In less than 48 hours, the police had interviewed the perpetrators of the crime, Berry and King, both 23, and Brewer, 31.
The last two, who had joined a band of white supremacists during a stay in prison, they were sentenced to death in various trials.
During the John King process in 1999, members of the Ku Klux Klan (KKK) and White Panthers protest groups in Jaspet, recalling the dark times in the United States.
The father of the accused nevertheless appealed for racial reconciliation. "We are all human beings, black and white (…) we must learn to love ourselves and not to hate ourselves. ".

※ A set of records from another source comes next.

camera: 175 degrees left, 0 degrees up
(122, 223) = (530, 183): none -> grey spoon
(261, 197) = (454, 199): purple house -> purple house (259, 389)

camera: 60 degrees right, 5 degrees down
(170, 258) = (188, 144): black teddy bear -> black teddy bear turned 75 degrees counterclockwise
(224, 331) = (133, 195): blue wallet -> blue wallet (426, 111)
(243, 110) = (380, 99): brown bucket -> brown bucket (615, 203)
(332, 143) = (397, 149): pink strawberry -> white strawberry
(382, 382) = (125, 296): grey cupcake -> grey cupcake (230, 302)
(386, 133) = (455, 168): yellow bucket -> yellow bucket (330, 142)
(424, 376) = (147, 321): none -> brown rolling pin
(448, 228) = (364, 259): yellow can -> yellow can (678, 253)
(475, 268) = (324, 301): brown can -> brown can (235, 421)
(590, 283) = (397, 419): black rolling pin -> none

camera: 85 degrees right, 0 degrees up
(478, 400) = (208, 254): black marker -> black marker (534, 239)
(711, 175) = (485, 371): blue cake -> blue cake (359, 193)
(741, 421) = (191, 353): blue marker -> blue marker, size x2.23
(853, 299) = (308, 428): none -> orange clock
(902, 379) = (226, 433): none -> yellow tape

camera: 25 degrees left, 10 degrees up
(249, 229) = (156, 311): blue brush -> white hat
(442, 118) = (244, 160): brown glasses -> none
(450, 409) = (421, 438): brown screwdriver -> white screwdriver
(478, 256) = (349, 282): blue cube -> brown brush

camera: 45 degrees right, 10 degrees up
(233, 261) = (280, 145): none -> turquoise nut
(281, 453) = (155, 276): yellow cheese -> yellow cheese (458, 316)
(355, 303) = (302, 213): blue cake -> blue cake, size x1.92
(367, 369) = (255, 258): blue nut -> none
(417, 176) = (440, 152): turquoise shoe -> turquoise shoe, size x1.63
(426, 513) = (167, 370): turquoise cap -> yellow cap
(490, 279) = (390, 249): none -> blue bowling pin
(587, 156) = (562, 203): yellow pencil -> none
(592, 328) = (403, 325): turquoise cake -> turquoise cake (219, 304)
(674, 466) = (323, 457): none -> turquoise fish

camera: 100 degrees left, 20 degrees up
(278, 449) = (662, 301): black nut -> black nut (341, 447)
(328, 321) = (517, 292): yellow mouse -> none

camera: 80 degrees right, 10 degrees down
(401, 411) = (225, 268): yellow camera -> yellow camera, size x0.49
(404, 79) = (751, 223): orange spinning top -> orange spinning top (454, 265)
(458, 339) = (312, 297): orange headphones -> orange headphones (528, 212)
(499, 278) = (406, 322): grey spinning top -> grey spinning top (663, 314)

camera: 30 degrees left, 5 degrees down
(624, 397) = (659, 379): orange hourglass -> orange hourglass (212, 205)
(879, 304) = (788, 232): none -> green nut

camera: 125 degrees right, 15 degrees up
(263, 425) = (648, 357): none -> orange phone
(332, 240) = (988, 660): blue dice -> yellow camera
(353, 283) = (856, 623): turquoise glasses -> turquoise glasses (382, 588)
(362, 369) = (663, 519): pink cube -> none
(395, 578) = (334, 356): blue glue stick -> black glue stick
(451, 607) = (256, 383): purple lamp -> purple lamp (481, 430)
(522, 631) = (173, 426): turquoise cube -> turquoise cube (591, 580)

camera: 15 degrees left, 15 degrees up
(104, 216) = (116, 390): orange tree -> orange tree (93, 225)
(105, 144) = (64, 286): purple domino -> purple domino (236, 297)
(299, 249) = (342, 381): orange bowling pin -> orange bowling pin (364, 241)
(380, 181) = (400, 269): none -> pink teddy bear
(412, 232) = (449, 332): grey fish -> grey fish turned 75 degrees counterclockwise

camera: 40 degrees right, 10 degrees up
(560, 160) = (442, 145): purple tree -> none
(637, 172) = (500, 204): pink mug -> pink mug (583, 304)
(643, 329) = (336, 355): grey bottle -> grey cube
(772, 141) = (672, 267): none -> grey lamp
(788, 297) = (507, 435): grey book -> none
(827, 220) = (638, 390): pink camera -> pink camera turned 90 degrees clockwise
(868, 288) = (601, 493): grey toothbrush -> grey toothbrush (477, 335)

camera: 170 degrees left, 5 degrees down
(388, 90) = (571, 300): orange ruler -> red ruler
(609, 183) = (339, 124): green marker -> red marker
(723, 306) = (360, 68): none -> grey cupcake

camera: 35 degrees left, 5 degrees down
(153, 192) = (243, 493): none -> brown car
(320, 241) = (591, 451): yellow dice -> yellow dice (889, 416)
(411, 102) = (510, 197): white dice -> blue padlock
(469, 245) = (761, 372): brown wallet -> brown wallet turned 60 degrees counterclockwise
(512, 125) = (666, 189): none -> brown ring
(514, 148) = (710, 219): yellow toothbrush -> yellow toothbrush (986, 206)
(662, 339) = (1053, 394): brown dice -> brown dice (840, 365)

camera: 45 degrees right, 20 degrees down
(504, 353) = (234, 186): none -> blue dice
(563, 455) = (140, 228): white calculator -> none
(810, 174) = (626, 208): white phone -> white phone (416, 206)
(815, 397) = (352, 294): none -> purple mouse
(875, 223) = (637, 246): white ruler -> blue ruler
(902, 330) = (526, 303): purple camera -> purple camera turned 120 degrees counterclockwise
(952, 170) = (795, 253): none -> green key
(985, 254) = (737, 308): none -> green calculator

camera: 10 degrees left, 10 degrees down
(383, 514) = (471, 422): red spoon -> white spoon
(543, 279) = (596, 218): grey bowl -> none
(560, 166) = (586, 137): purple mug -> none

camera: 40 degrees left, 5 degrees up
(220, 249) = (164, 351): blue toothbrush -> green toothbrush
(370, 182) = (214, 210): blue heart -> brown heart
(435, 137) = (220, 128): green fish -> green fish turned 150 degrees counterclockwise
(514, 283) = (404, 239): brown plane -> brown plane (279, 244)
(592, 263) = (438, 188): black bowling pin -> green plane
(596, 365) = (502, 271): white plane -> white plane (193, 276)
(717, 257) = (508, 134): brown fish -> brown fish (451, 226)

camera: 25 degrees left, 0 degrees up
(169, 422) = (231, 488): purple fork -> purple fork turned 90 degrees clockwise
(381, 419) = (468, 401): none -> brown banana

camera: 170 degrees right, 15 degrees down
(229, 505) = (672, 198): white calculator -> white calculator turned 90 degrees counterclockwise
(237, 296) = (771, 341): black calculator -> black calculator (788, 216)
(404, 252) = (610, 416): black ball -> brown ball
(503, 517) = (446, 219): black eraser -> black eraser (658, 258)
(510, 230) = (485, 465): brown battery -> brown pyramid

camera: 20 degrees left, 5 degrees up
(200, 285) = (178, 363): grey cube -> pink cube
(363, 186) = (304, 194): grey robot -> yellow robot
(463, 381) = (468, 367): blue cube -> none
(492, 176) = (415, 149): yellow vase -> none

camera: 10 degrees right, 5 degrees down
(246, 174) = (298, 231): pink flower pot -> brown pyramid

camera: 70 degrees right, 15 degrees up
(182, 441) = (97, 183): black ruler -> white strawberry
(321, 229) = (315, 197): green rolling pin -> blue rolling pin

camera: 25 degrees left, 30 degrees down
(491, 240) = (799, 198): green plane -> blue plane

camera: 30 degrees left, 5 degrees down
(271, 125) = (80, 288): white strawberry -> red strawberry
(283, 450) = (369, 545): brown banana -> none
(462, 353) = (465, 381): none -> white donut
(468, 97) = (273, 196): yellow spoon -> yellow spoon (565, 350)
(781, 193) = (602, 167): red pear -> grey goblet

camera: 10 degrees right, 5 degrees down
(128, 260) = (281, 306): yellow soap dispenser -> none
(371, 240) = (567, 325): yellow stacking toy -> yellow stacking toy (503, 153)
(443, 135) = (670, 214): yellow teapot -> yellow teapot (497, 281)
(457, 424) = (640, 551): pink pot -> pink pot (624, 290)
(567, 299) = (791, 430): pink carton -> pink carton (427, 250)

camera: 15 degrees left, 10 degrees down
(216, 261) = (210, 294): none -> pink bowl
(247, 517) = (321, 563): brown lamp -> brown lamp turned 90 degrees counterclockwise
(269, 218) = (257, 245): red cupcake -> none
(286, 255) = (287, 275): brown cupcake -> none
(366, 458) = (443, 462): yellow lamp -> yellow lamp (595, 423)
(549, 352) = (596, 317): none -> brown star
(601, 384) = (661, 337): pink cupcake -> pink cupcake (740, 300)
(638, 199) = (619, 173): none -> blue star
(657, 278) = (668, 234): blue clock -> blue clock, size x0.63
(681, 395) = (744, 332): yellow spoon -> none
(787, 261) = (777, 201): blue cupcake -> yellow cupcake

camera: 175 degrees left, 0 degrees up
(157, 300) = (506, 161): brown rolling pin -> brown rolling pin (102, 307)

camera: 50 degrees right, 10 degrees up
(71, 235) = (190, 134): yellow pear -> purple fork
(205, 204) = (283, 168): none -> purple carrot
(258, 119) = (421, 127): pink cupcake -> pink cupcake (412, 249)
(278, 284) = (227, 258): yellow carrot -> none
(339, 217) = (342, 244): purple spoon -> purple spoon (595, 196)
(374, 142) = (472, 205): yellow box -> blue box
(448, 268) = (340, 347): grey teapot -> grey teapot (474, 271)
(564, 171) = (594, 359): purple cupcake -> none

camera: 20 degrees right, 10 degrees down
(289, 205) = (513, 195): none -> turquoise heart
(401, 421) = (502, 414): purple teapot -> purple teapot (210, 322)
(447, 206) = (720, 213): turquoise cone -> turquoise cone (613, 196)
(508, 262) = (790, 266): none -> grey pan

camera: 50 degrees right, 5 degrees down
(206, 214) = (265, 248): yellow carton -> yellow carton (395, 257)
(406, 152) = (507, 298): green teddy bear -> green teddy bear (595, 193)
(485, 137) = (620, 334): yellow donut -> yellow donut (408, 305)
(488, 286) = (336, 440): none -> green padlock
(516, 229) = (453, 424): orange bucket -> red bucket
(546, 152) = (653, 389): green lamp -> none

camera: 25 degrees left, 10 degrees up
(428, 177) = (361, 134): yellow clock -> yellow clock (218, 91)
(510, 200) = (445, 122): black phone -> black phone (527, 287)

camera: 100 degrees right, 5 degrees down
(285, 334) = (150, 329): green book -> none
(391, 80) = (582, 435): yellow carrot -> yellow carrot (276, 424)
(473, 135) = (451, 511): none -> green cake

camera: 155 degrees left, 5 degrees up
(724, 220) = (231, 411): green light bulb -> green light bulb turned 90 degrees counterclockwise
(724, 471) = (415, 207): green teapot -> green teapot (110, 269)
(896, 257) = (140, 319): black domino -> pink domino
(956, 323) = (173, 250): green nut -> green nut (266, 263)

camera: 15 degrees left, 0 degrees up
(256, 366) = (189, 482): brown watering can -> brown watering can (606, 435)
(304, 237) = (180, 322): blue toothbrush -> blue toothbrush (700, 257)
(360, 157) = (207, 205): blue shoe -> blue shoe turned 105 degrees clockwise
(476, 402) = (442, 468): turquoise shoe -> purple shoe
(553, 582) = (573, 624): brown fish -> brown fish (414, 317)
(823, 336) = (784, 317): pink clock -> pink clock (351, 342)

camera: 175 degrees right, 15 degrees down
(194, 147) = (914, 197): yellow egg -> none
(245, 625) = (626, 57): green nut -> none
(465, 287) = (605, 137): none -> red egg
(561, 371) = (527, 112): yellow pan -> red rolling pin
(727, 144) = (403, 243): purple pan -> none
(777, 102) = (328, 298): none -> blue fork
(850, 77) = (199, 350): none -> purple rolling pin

Ten years later, a federal law to strengthen the fight against crimes motivated by racism, homophobia and all forms of hatred. This law was pbaded on behalf of James Byrd and Matthew Shepard, another young homobadual beaten to death.
Until now, John King maintains an ambiguous attitude. In a letter to a local newspaper, he affirmed his innocence and badured that he was not at the scene of the crime.
Without explaining the cigarette butts discovered with his DNA or other elements of the charge, he added that He was "persecuted" for "openly expressing" his "pride for his race".
At the hearing, he did not speak but He let his lawyers accuse the Texas prison system of becoming radicalized.
According to them, the man was raped by black prisoners then put under the protection of a group with extremist ideashence his tattoos referring to the Nazi SS, KKK or "Aryan pride".